Die erste Produktion vom November 2016 arbeitete mit HDR 10. Ein Jahr später wurde für die Serie „Die Bergretter“ in HLG aufgezeichnet. Weitere Serien wie „Der Bergdoktor“ und „Kudamm 59“ wurden ebenfalls mit HLG produziert, und in diesem Verfahren erkannte Bereczky auch den wichtigsten Mehrwert. Daraus lasse sich nämlich stets auch ein aktuell sendbares Full-HD-Format ableiten, was die Distribution sehr vereinfacht. Bisher können UHD-Produktionen ja nur über das Internet ausgespielt werden. Allenfalls könne man einiges auf den Testkanälen auf Eutelsat Hotbird und Astra 1L sehen.

Streaming könne auf Dauer teuer werden, doch an ein UHD-Vollprogramm sei auf absehbare Zeit nicht zu denken. Voraussetzung hierfür sei u.a. die Abschaltung der SD-Ausstrahlung – ein Besitzstand, der hierzulande zweifellos mit Zähnen und Klauen verteidigt werden wird, im Falle der Privatsender auch aus guten Gründen.

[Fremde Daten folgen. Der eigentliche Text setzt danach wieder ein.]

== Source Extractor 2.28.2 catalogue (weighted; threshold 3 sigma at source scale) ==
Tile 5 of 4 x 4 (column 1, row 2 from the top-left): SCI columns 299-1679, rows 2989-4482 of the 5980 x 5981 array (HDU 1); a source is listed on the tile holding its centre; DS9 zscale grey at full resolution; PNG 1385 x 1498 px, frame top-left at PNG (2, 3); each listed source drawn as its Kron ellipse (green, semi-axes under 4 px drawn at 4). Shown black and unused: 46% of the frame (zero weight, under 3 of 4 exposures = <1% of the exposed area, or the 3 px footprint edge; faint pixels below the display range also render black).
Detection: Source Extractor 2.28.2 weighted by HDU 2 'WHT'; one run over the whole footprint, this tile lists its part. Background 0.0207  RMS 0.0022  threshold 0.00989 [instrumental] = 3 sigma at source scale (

Die Produktionsmehrkosten für UHD wären jedenfalls kein wirkliches Hindernis, wie Bereczky.vorrechnete. Sie lägen – Ausstattung vorausgesetzt – unter 10 %. Daß sich die Datenmenge vervierfacht und der Renderaufwand entsprechend steigt, liegt in der Natur der Sache.

Eine andere Baustelle beschrieben Detlef Sold von der schweizerischen SRF und O. Hofrichter/T. Tiesler, RB und SWR: die automatische Metadatengewinnung in Video und Audio, gelegentlich auch Audio-Mining genannt. Diese ist für eine effektive Nutzung der riesigen Archive unerläßlich und benötigt leistungsfähige Algorithmen für Objekt-, Bild- und Spracherkennung, also KI in Vollendung.

Daß sich ein solcher Algorithmus an Schwyzerdütsch bisher die Zähne ausbeißt, wie Sold erwähnte, verwundert nicht. Doch auch bei akustisch optimalen Hochdeutschäußerungen im Studio liegt die Erkennungsrate bisher nur bei 90 %, wie Hofrichter und Tiesler ausführten. Wer je selbst mit einer Spracherkennung gearbeitet hat, wird die zurückhaltend-skeptische Einstellung der Referenten unschwer nachvollziehen können. Um so wichtiger wäre eine intensive Forschung zur KI im Inland, weil hier – hoffentlich – die deutsche Grammatik noch am Besten verstanden wird.